The European Union says that China and Russia have intensified "state-sponsored disinformation" campaigns denigrating Western-developed COVID-19 vaccines while promoting their own.
"The so-called 'vaccine diplomacy' follows a zero-sum game logic" that seeks to "undermine trust in Western-made vaccines, EU institutions, and Western/European vaccination strategies," a report from the strategic communications branch of the EU's external action service said on April 28.
It said that Russian media, authorities, and state companies had united behind pushing the Sputnik V vaccine while using "antagonistic messaging" to accuse the EU of "sabotaging" the Russian jab.
The report said that part of the campaign was to sow distrust in the European Medicines Agency (EMA).
"Pro-Kremlin media outlets, including the official Sputnik V Twitter account, have sought to undermine public trust in the [EMA] and cast doubt on its procedures and political impartiality."
State-backed media has been trying to "sow confusion" over an application for marketing approval by the Russian Sputnik V vaccine in a bid to fuel the narrative that the body had been deliberately delaying giving the green light, the report said.

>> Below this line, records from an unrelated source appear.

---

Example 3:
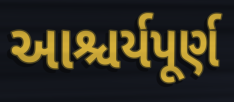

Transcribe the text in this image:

આશ્ચર્યપૂર્ણ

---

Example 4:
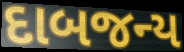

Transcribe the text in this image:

દાબજન્ય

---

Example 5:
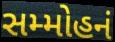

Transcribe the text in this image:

સમ્મોહનંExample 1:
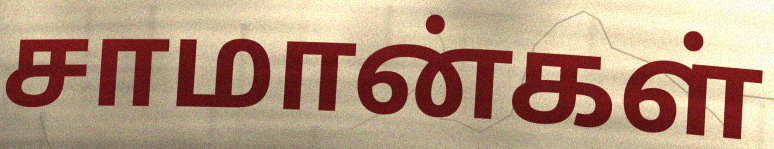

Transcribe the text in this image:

சாமான்கள்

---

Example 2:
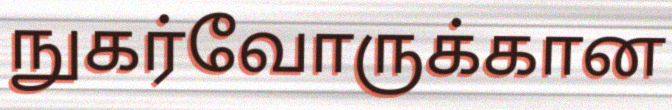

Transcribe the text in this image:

நுகர்வோருக்கான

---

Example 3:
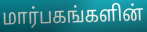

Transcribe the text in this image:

மார்பகங்களின்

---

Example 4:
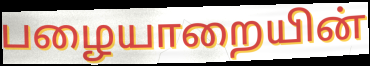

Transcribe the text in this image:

பழையாறையின்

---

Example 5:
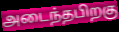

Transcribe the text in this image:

அடைந்தபிறகு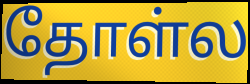
தோள்ல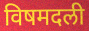
विषमदलीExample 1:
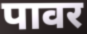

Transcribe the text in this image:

पावर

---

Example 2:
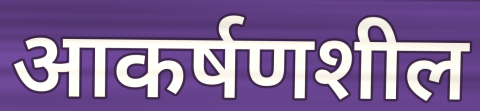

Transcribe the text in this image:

आकर्षणशील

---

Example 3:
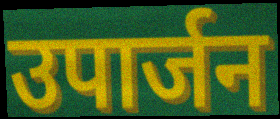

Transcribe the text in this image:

उपार्जन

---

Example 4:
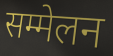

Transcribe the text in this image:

सम्मेलन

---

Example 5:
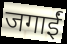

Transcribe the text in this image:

जगाईं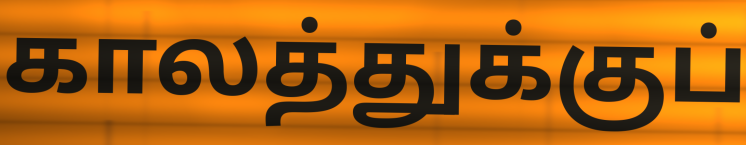
காலத்துக்குப்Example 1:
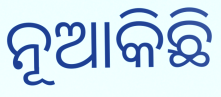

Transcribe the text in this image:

ନୂଆକିଛି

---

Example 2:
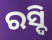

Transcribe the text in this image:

ରସ୍ଦି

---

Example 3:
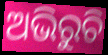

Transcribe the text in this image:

ଅଭିରୁଚି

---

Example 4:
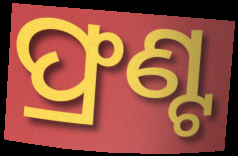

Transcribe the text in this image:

ଫ୍ରଣ୍ଟ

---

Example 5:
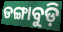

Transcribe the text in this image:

"Pro-Kremlin outlets have also accused the EMA and the EU in general of political bias against the Russian-made vaccine," it said.
Meanwhile, China is promoting its vaccines as "more suitable for developing countries," including those in the Western Balkans, while deploying "misleading narratives" about the safety of Western vaccines and even on the origin of the coronavirus, the report said.

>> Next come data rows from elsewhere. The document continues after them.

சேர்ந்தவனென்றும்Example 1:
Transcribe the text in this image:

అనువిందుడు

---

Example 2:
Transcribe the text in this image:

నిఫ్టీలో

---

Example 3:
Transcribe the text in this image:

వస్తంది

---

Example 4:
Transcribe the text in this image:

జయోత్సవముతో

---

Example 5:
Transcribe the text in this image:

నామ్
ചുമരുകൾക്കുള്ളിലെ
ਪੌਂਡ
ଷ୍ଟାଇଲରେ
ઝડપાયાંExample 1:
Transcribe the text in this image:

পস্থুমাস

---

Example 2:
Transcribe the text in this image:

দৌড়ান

EU member Hungary has broken ranks with the rest of the bloc and has been administering the Russian and Chinese jabs, while Austria and Germany say they are in talks to purchase Sputnik V.
The EMA launched a rolling review of Sputnik V in March. If it gets the regulator's approval it would be the first non-Western coronavirus vaccine authorized for use across the 27-member bloc.
Last month, EU member Slovakia's government collapsed after its former prime minister orchestrated a secret deal to buy 2 million Sputnik V doses, despite disagreements with his coalition partners.